Nous arrivons cette fois à la fin d’une ère, lors de la campagne de Sekigahara en 1600. Celle-ci oppose le troisième unificateur du Japon, Tokugawa Ieyasu (1542-1616), à des alliés de l’autre clan influent de l’époque, les Toyotomi. En résulte une victoire des Tokugawa et l’accession d’Ieyasu au poste de shôgun en 1603, ce qui fait de lui le maître du pays, installant son nouveau gouvernement à Edo. Beaucoup de femmes ont joué un rôle clef dans cette très longue campagne et dans la défense de postes stratégiques.

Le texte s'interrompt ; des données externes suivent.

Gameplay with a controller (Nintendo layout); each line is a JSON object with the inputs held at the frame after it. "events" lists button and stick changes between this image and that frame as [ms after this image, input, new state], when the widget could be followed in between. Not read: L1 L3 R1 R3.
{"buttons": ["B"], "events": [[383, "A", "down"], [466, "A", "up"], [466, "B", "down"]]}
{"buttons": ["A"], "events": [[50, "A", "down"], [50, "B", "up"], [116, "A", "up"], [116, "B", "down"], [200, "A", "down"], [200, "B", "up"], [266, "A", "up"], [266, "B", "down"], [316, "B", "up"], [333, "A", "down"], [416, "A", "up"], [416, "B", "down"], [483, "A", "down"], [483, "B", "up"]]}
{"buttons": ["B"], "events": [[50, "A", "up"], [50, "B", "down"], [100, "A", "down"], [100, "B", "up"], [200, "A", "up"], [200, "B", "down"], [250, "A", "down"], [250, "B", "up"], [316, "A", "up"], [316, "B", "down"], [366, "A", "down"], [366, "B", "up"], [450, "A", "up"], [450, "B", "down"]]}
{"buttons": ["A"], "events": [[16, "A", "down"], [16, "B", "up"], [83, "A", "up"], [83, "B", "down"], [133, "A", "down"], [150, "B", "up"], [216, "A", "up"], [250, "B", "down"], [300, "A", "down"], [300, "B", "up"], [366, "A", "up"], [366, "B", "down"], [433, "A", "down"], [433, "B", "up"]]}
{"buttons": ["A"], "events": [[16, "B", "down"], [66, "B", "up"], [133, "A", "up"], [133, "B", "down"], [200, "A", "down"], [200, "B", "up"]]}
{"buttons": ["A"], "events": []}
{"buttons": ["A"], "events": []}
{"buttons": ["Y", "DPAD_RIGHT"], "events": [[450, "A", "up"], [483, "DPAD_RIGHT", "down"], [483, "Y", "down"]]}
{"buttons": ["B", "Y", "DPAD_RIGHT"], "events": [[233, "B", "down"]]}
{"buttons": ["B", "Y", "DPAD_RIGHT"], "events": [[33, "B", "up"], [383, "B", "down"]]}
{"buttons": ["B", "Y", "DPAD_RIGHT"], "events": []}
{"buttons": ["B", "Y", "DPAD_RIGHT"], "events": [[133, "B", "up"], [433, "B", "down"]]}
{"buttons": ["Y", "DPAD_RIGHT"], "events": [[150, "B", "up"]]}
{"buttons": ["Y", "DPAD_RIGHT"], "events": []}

Parmi elles, l’habile et déterminée Sanada Komatsuhime (1573-1620) dans sa défense du château de Numata et dont j’ai développé l’exemple dans mon mémoire. Elle est la fille adoptive de Tokugawa Ieyasu et l’épouse de Sanada Nobuyuki, allié des Tokugawa. Or, le beau-frère et le beau-père de Komatsuhime l’assiègent au château de Numata. Son beau-père lui demande de le laisser entrer dans le château sous prétexte de pouvoir rendre visite à ses petits-enfants, Komatsuhime rétorque que si les Sanada tentent de prendre ce château par la force elle le fera incendier et se suicidera. La menace fonctionne et les deux assiégeants se retirent au château d’Ueda, où ils sont par la suite acculés par l’armée des Tokugawa. Komatsuhime arrange alors un stratagème avec son mari : puisqu’il s’agit d’une bataille opposant deux branches d’un même clan, il se peut que leurs hommes aient des proches dans le château assiégé et cela risque de mettre à mal leur détermination. La dame et son mari négocient afin que les civils puissent quitter Ueda, sous prétexte de vouloir épargner leurs vies, et leur offrent d’entrer dans le château de Numata où elle les prend en réalité en  otage.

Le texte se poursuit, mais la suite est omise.